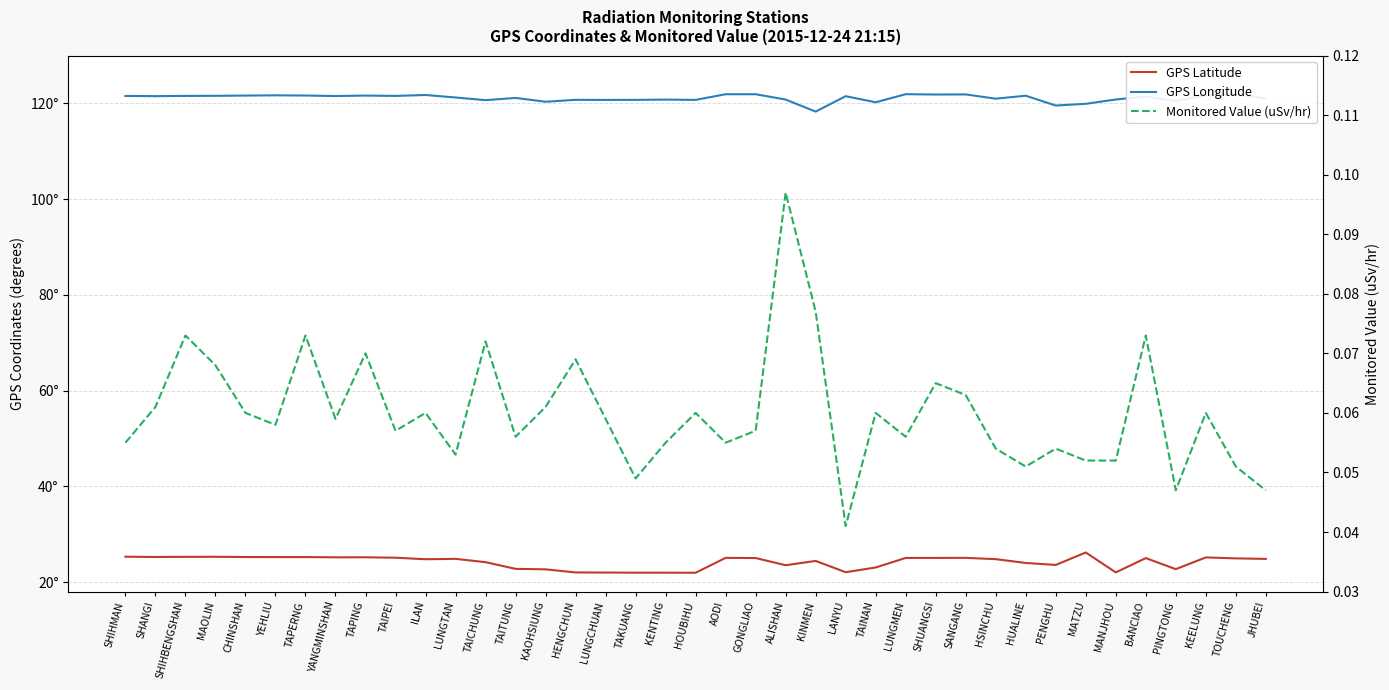

True or false: Monitored Value (uSv/hr) and GPS Latitude intersect in this chart.

False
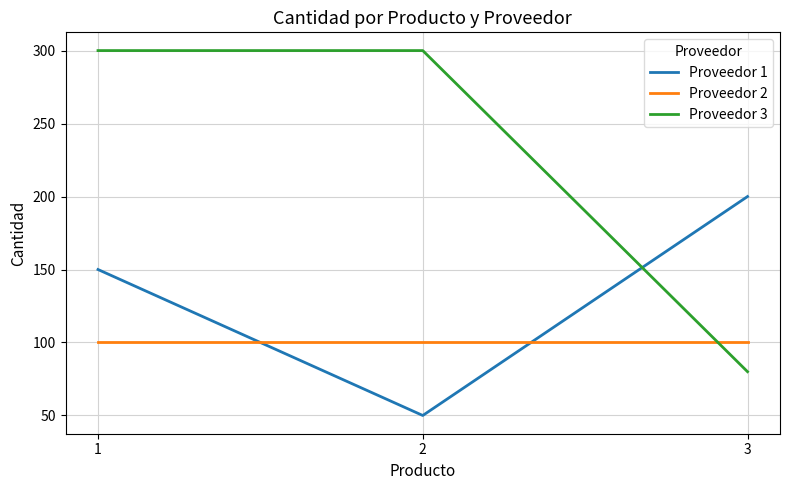

What is the average value of the Proveedor 3 series?

227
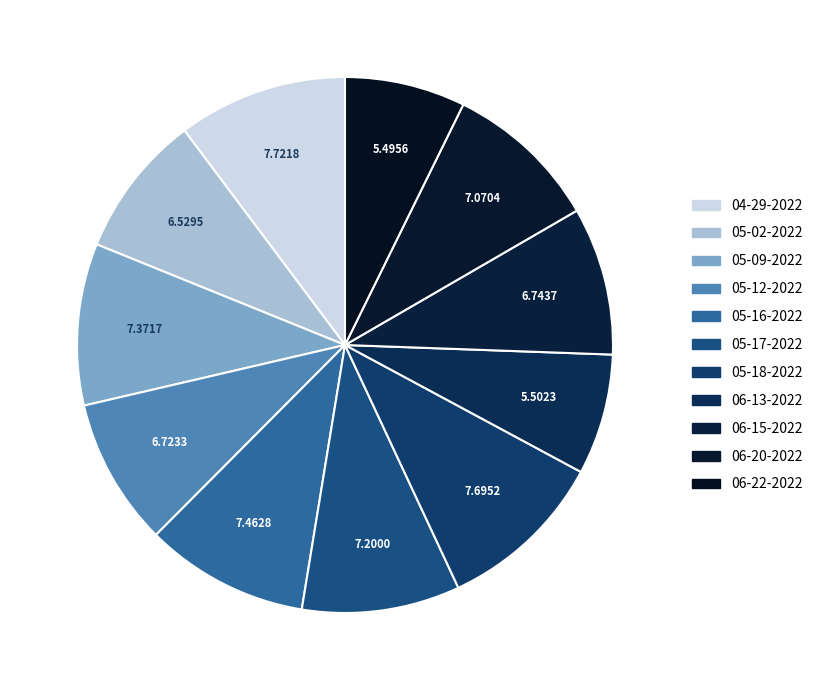

How many slices are in this pie chart?

11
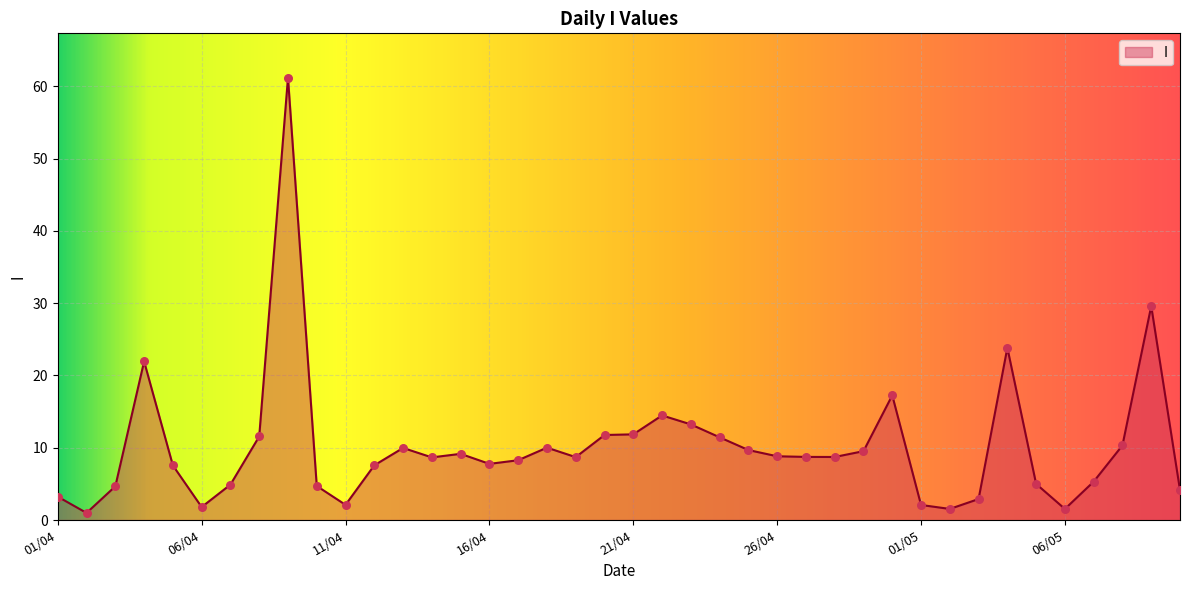

What is the difference between the maximum and minimum values?

60.2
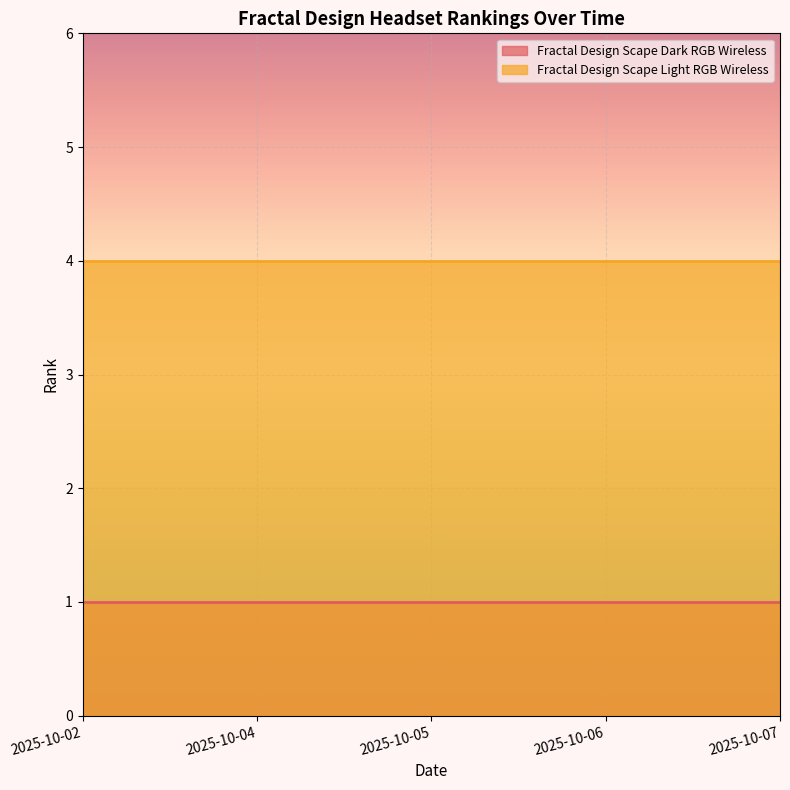

Reading left to right, list all the values displayed in this chart.

Fractal Design Scape Dark RGB Wireless: 1	1	1	1	1
Fractal Design Scape Light RGB Wireless: 4	4	4	4	4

--

_WHAT YOU HAVE TO DO_. Copy the items word for word, starting at the line that contains "What is the difference" and ending with the last of the items, and leave the pictures out of your answer.

_RESPONSE_.
What is the difference between the maximum and minimum values?

60.2

Reading left to right, list all the values displayed in this chart.

Fractal Design Scape Dark RGB Wireless: 1	1	1	1	1
Fractal Design Scape Light RGB Wireless: 4	4	4	4	4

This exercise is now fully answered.